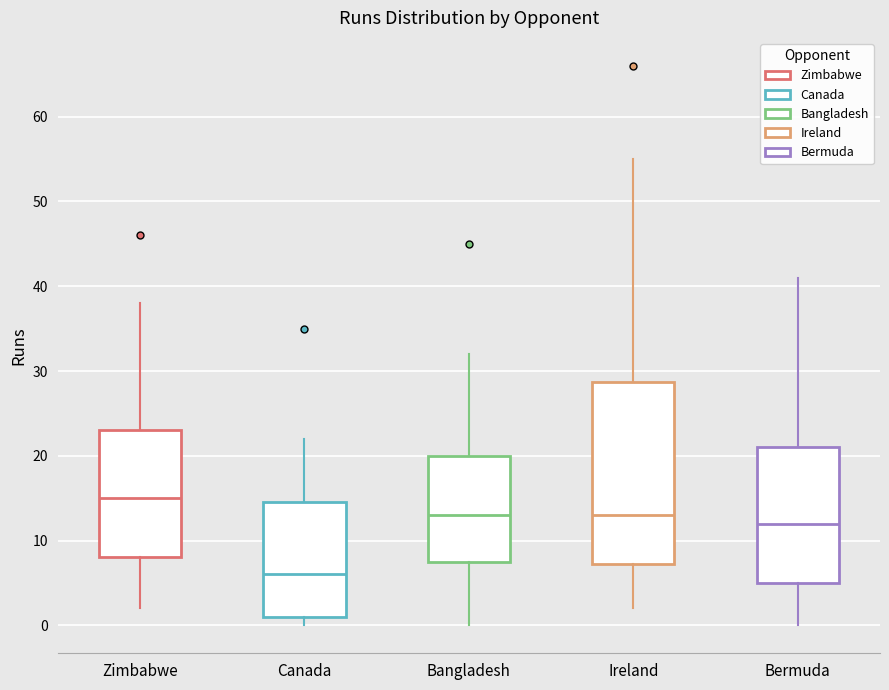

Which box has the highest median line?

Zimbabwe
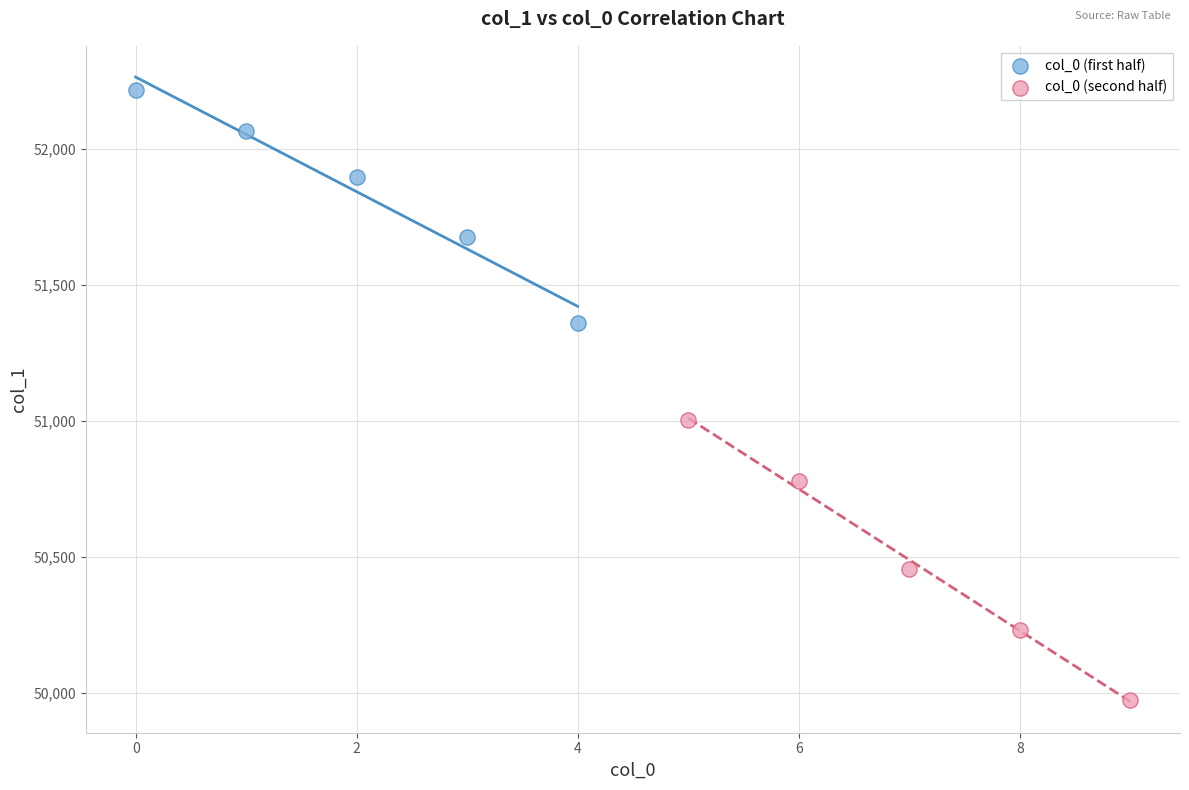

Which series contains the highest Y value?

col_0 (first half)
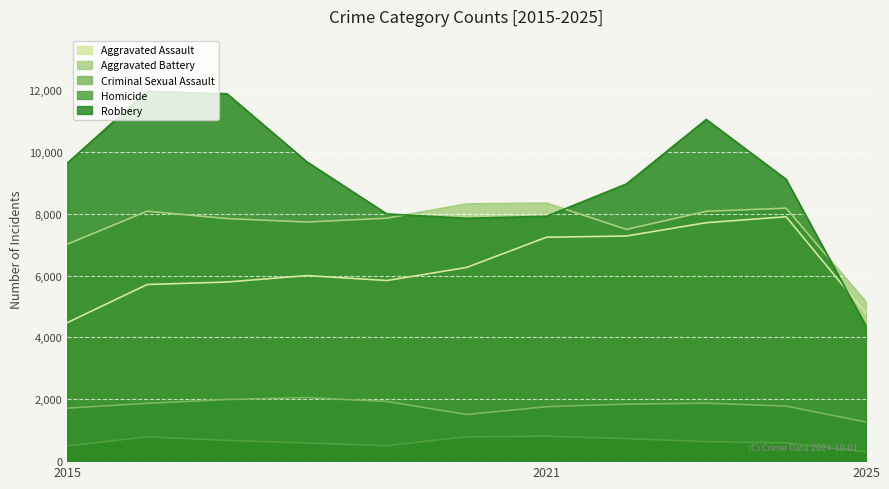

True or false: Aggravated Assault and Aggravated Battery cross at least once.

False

■ ■ ■

## DESCRIPTION OF THE TASK
Recast the records above as a Markdown table with the columns Row and Line. Number each non-blank line in order, skip the blank lines, and leave the pictures out.

## ANSWER FOR THE TASK
| Row | Line |
|---|---|
| 1 | Which box has the highest median line? |
| 2 | Zimbabwe |
| 3 | Which series contains the highest Y value? |
| 4 | col_0 (first half) |
| 5 | True or false: Aggravated Assault and Aggravated Battery cross at least once. |
| 6 | False |